**YOUR TASK**
All lines of the records below that contain the word "return" must be listed.

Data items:
--------
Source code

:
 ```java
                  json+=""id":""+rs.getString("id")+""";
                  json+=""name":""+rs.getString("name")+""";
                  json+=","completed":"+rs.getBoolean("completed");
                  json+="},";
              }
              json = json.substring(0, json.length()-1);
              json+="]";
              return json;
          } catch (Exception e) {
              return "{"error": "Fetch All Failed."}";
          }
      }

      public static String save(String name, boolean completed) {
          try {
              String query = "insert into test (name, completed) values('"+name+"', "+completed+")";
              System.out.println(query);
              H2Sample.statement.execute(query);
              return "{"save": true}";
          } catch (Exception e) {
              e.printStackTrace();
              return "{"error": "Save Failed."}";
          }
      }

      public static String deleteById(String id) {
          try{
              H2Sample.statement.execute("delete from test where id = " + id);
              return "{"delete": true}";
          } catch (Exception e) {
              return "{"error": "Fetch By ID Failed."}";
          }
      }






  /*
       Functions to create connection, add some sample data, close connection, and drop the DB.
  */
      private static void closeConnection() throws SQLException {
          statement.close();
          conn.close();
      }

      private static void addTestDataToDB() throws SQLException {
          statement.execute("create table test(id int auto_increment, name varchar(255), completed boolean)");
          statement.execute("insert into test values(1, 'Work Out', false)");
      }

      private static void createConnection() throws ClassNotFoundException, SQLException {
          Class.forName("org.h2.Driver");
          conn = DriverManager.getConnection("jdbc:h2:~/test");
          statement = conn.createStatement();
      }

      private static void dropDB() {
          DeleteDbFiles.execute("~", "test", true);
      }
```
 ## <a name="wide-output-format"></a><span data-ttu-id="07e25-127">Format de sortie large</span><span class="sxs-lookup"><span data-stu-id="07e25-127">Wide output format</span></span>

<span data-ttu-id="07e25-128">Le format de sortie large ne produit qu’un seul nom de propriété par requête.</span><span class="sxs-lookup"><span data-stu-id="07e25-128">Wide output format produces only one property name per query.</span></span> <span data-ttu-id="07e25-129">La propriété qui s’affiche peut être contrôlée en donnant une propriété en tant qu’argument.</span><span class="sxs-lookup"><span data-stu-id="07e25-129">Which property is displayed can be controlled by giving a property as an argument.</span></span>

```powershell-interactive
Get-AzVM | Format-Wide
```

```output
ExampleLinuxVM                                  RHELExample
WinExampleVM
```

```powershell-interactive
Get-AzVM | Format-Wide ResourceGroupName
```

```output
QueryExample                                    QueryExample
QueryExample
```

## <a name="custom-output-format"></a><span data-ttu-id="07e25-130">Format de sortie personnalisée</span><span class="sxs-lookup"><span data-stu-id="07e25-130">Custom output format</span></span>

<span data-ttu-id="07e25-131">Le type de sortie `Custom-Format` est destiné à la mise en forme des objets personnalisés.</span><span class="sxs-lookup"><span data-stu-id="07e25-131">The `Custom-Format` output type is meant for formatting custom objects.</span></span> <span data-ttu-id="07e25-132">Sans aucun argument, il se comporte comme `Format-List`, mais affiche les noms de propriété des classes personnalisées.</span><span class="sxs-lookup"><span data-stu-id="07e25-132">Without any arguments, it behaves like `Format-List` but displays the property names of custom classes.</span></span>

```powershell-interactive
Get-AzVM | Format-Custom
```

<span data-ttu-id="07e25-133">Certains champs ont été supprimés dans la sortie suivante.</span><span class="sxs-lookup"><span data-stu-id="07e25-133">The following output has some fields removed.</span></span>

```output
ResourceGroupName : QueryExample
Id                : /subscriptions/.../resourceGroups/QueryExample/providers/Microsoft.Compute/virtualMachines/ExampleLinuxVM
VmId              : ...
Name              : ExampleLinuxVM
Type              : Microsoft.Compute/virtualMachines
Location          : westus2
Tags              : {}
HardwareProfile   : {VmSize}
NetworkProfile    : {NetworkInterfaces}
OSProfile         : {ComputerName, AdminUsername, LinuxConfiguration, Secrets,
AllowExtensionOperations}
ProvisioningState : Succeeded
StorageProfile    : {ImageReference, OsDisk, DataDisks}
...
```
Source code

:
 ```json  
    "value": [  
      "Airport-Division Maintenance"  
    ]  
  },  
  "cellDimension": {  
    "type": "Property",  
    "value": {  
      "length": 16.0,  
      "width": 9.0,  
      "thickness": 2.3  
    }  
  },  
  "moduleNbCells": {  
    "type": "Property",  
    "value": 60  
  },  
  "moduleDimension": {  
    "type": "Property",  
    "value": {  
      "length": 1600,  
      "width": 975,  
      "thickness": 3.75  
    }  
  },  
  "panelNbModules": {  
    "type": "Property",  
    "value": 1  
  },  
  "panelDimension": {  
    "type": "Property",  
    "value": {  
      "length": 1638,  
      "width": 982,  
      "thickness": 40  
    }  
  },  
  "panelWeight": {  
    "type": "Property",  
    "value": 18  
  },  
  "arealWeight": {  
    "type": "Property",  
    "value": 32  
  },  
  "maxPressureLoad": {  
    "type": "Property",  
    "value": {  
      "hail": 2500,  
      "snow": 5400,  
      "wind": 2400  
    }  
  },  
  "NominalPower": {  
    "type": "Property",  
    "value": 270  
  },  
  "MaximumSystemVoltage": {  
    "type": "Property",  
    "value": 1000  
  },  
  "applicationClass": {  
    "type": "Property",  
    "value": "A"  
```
--------
**RESPONSE TO THE TASK**
              return json;
              return "{"error": "Fetch All Failed."}";
              return "{"save": true}";
              return "{"error": "Save Failed."}";
              return "{"delete": true}";
              return "{"error": "Fetch By ID Failed."}";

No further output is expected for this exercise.